Qualitative analyses revealed model limitations. On NER tasks, confusion between biomarkers such as EGFR and HER2 highlighted the need for more robust contextual disambiguation. Graph-based reasoning mitigated these issues in part by linking terms to authoritative definitions, yet uncommon or rare entities continued to pose challenges. Similarly, for TNM staging extraction, the model excelled with standard terminology but struggled with vague or non-standard formulations. Retrieval partially addressed these gaps by surfacing canonical TNM definitions, while graph integration provided structured connections between terms and staging guidelines. However, cases where clinical texts themselves lacked clarity remained problematic, underscoring the dependence of NLP systems on the quality of source data.

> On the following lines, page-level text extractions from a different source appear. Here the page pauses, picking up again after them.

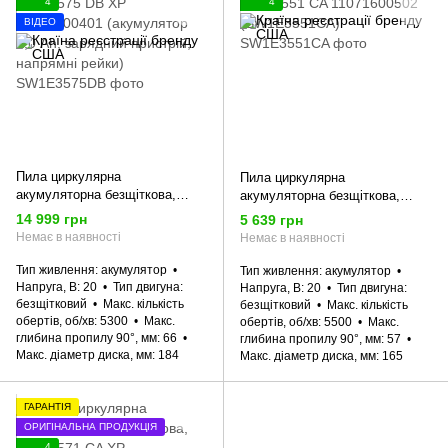
4
4
ВІДЕО
Пила циркулярна
Пила циркулярна
акумуляторна безщіткова,
акумуляторна безщіткова,
SKIL 3575 DB XP 11071600401
SKIL 3551 CA 11071600502
14 999 грн
5 639 грн
(акумулятор 4,0 Ah, зарядний
(SW1E3551CA)
Немає в наявності
Немає в наявності
пристрій, напрямні рейки)
Тип живлення
акумулятор
Тип живлення
акумулятор
Напруга, В
20
Тип двигуна
Напруга, В
20
Тип двигуна
безщітковий
Макс. кількість
безщітковий
Макс. кількість
обертів, об/хв
5300
Макс.
обертів, об/хв
5500
Макс.
глибина пропилу 90°, мм
66
глибина пропилу 90°, мм
57
Макс. діаметр диска, мм
184
Макс. діаметр диска, мм
165
ГАРАНТІЯ
ОРИГІНАЛЬНА ПРОДУКЦІЯ
4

Cross-lingual coding introduced unique challenges. While minimal German instructions helped the model perform ICD-10 coding and SNOMED classification tasks, the model occasionally failed with long compound German words or uncommon clinical expressions. Further refining multilingual embeddings and leveraging Qwen’s larger vocabulary coverage may alleviate these errors, especially when handling specialised oncology terminology.

A deeper look at the model’s performance on the MSK-IMPACT dataset revealed its ability to correctly match common mutations, such as EGFR, to appropriate therapies. However, the model struggled with rare genetic variants due to sparse retrieval references. In such cases, indirect reasoning and inference from related mutations proved insufficient. Future work could address this limitation by integrating curated genomic knowledge bases or using generative retrieval strategies to synthesise knowledge from related contexts.

Future directions could refine these methods further. Expanding multimodal capabilities by integrating text-based NLP with imaging data–such as radiology scans or histopathology images–could create a more comprehensive oncology assistant. Generative retrieval strategies and graph embedding techniques may raise the performance ceiling by improving the depth and scope of retrieved knowledge. Extending cross-lingual integration to low-resource languages could address global disparities in healthcare technology access. Testing the framework in clinical trials with real-world practitioners will provide critical insights into its usability, reliability, and impact on decision-making.